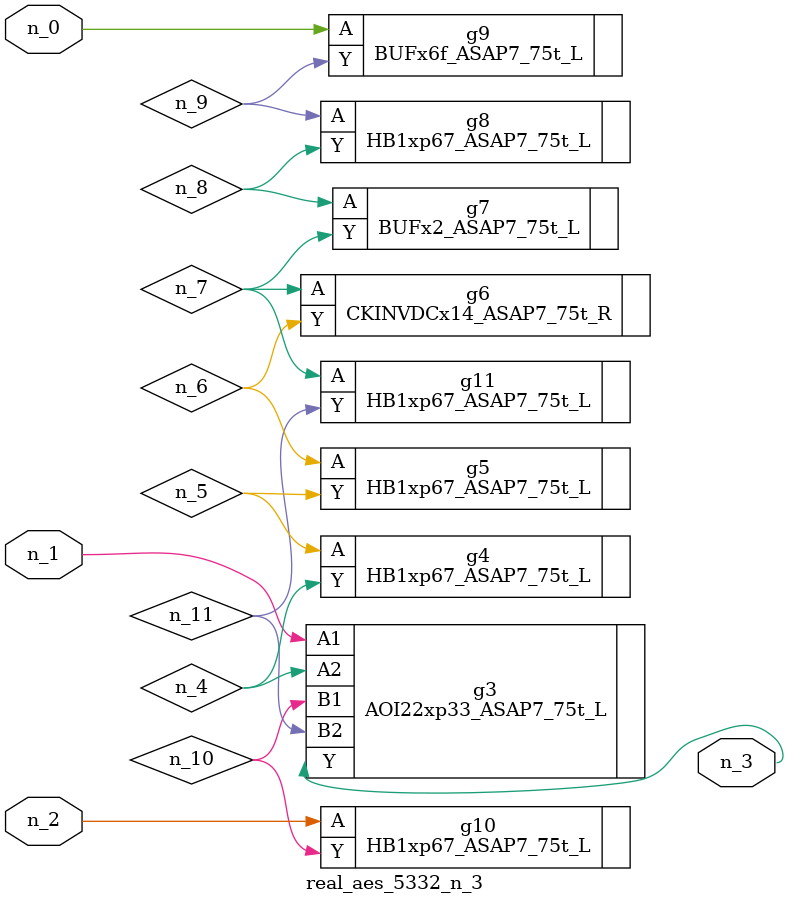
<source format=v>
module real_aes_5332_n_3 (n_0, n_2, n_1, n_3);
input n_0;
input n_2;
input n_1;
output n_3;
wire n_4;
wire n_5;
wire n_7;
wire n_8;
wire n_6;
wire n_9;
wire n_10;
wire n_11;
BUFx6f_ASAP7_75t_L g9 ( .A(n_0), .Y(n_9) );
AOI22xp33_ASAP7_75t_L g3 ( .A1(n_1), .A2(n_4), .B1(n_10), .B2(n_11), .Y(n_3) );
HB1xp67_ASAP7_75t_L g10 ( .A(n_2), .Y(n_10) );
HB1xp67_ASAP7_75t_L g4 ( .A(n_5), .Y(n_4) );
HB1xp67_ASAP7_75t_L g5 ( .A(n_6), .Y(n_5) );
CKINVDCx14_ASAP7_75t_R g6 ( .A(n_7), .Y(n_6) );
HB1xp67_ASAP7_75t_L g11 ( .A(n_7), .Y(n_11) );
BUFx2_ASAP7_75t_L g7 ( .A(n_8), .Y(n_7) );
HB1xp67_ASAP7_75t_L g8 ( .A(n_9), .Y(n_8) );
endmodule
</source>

------------------------------------

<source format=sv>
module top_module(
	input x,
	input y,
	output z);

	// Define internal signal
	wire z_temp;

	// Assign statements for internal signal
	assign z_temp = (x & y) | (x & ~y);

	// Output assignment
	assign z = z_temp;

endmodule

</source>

------------------------------------

§ **PROBLEM TO WORK ON**:
Looking back over the listing above, how many lines include the word "source"? Give the number and nothing more.

§ **ANSWER BOX**:
4